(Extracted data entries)
·····
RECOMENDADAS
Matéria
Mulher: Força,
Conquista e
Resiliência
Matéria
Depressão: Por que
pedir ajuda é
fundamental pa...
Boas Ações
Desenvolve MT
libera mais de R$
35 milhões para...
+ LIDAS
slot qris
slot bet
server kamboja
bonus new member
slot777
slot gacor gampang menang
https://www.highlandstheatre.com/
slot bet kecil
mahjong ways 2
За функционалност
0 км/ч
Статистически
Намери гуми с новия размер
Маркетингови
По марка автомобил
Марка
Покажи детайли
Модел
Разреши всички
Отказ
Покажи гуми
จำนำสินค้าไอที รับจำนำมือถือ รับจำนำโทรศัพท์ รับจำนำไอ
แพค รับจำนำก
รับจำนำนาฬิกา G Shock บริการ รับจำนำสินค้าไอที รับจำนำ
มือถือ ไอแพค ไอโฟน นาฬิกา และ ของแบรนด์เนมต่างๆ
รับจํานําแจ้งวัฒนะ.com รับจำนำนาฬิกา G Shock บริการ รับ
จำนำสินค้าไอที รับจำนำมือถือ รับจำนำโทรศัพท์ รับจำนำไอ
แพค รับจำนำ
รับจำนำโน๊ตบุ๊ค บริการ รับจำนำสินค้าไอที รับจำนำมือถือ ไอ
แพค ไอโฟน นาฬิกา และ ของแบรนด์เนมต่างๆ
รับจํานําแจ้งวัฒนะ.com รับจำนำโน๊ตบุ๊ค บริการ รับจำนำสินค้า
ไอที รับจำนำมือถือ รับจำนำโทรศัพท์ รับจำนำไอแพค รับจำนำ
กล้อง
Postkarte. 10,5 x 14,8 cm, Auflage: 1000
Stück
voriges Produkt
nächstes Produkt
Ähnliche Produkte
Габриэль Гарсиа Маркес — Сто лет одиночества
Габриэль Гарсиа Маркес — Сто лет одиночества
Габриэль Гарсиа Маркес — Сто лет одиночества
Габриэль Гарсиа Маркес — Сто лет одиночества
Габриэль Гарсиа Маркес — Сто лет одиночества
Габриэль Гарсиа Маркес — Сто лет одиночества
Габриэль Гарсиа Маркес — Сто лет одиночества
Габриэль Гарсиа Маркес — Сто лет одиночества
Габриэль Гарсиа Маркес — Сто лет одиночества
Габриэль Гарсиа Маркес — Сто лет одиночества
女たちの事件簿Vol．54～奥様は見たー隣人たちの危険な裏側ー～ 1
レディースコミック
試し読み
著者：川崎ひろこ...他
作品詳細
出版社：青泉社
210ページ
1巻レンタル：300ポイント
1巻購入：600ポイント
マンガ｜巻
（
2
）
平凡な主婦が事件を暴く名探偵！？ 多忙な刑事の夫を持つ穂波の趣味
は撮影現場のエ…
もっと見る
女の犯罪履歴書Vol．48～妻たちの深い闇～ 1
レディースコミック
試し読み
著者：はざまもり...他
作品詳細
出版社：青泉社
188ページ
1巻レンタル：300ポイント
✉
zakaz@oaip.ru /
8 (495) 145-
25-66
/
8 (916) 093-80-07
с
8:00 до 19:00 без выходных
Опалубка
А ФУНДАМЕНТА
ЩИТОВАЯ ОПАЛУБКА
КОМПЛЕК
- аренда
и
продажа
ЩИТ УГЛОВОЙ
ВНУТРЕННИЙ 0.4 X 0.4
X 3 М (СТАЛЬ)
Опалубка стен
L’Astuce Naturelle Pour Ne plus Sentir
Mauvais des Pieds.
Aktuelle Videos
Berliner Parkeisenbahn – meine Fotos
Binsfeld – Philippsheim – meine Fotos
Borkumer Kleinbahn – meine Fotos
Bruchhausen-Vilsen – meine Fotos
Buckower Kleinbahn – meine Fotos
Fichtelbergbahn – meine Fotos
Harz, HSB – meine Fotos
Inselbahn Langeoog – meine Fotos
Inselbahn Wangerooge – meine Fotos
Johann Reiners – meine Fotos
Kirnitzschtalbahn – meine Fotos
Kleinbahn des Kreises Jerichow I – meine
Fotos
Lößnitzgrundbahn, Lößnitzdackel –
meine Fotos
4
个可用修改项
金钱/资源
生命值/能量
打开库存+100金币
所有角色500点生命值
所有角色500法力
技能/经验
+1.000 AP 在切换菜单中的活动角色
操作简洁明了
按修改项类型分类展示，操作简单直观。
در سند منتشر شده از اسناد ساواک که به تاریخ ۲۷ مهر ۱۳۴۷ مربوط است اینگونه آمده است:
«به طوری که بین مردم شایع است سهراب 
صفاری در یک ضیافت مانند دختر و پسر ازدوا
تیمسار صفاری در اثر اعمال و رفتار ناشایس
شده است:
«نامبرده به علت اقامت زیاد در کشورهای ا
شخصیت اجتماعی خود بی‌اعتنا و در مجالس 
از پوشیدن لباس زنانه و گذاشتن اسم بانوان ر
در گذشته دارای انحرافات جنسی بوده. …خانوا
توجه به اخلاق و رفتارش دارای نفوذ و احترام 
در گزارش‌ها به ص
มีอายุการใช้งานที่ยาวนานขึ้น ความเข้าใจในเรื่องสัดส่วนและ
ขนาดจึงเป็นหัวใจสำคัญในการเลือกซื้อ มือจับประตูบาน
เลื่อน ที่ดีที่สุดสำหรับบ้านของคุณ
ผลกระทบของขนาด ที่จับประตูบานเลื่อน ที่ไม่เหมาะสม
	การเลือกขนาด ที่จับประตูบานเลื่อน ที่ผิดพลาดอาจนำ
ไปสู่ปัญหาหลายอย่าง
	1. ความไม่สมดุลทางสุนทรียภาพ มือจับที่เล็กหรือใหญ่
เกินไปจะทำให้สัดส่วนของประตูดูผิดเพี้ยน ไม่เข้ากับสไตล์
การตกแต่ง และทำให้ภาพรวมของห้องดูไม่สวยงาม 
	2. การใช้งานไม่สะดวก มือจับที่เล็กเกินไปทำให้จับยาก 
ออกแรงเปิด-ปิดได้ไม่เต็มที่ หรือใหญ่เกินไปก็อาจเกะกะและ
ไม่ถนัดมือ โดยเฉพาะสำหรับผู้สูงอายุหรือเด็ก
·····
**TASK PROMPT**
Copy every line in the entries above that has the string "Shock" in it.

**YOUR SOLUTION**
รับจำนำนาฬิกา G Shock บริการ รับจำนำสินค้าไอที รับจำนำ
รับจํานําแจ้งวัฒนะ.com รับจำนำนาฬิกา G Shock บริการ รับ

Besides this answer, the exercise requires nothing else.